Por Mauro Viale

En este momento, que me salen estas líneas caóticas y alocadas sobre lo que fue la vida de Diego, y lo veo a medio sepultar en la Casa Rosada, pienso cuál es la mejor manera de definirlo. En esencia, siempre fue ese chico de 11 años que conocí en Embalse Río Tercero y puteaba porque perdió la final contra un equipo de Santiago del Estero. A los 11 y a los 60 años, cuando terminó -sólo en el sentido biológico- esa vida llena de magia, Maradona siempre fue el mismo.

Después lo moldearon la fama, la cultura, los viajes por el mundo y su roce con los grandes líderes. Pero siempre fue el niño de 11 años que no se bancaba perder una final, simpático y antipático según cómo se sintiera con la gente que lo rodeaba.

La última vez que nos vinculamos, volvió a tener un gesto de grandeza conmigo. Lo contacté cuando fue designado director técnico de Gimnasia, le pedí una nota, íbamos a hacerla, y cuando preguntó por mí yo no estaba al aire. Eso lo hizo enojar.

Con Diego nos queríamos, nos enojábamos y respetábamos. Yo decía cosas que a su familia no le gustaban, me llamaban las hijas, me reprochaban, y luego él las hacía disculparse.

Además, vino a los programas de televisión que lo invité cada vez que quiso. Ahí lo conocí a pleno. Cuando le pedías un favor te lo hacía. En cambio, si de prepo le discutías su importancia en la vida y en el fútbol, se enojaba mucho.

Auténtico y con matices

El Diego que murió, como el que vivió, siempre fue auténtico. Aunque pensé que no se iba a morir nunca. Para mí es inmortal, como también para Cóppola y su familia. Pero no solamente por sus malabarismos y jugadas, sino por esa personalidad única.

Maradona fue un chico de corazón solidario, que agasajó a Menem y también lo hizo conmigo cuando estaba en malos momentos. Que aceptaba la amistad como algo sagrado. Que me llamó para decirme que Cóppola le había estafado un millón de dólares, sin tapujos ni pelos en la lengua. Yo no le creí y él se enojó. Pero siempre ocurría lo mismo: se ofuscaba, pero a los dos o tres días me llamaba como si nada hubiera pasado.

Maradona siempre fue así, hasta que empezó la relación con Rocío Oliva. Un vínculo que consideré extemporáneo y fuera de la vida que él tuvo. Quizás a ella le correspondía estar con Maradona, porque ahora la escucho llorar y parece sincera, pero a partir de este relación, Maradona nunca fue el mismo.

Fue, además, un hombre con millones de matices.
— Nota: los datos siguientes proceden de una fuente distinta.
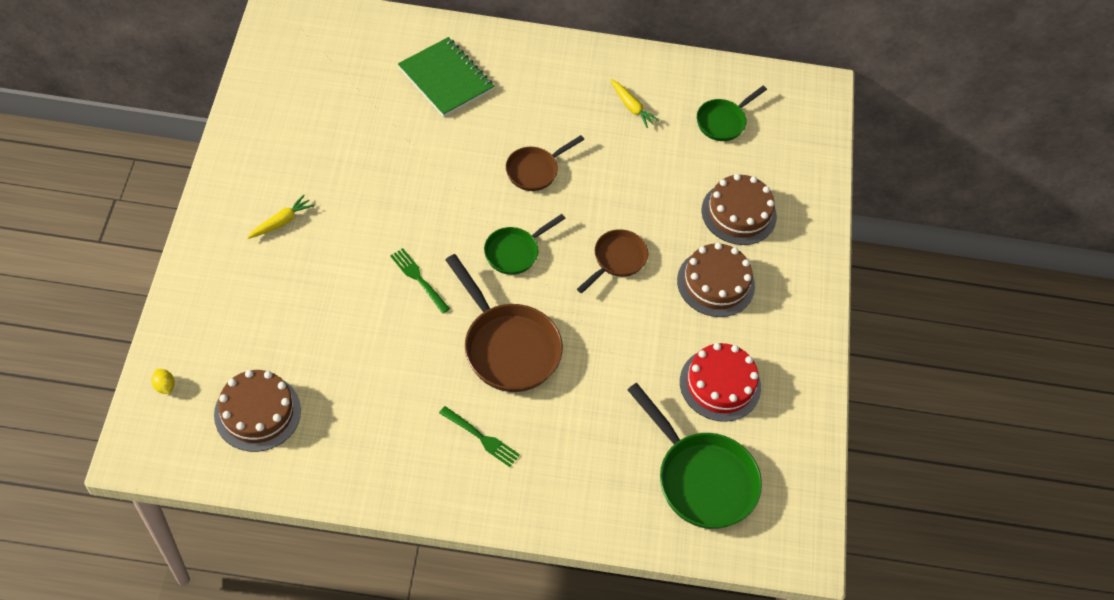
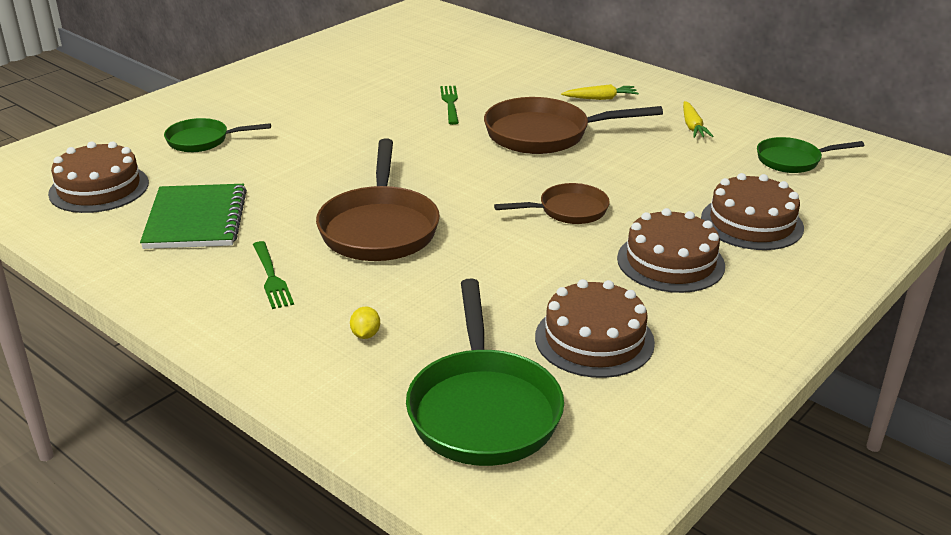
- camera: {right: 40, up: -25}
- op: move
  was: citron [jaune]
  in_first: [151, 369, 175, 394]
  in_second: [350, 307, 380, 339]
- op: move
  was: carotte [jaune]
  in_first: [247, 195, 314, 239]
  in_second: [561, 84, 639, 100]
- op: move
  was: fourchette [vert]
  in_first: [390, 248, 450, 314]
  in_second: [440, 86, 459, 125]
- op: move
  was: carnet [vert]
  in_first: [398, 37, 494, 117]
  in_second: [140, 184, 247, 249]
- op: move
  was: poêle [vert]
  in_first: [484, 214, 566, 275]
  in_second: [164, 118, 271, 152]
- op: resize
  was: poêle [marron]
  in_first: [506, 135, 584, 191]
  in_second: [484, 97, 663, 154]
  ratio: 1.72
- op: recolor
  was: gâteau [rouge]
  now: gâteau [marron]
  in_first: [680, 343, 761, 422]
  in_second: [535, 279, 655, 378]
Por él morían Muammar Kadhafi, Fidel Castro, Néstor Kirchner, Carlos Menem o Raúl Alfonsín. Diego tenía ese carisma de levantarse, ponerse una mandarina en su empeine y hacerla hablar. Era un mago, vivió y murió como tal.

Lo más asombroso que vi, único en el planeta

Diego es lo más asombroso que me pasó en mi vida profesional y afectiva. Era un muchacho chico, un niño hombre, que se hizo querer como ninguno. Para mucha gente fue uno de los hombres más importantes del planeta, me consta luego de haber viajado por el mundo.

No así para Borges, que despreciaba al fútbol, a Menotti y a lo popular. Para el notable escritor, tener la pelota 15 minutos en el empeine no era una proeza ni un hecho importante. Pero sí para nosotros, que nacimos en un barrio: La Paternal, Pompeya, Lanús o Fiorito, como él.

Ese dominio del balón es la obra maestra de un hombre inteligente. Porque así fue Diego: descriptivo, analista y solidario, como son las personas inteligentes. Fue mágico y su vida, como también su muerte.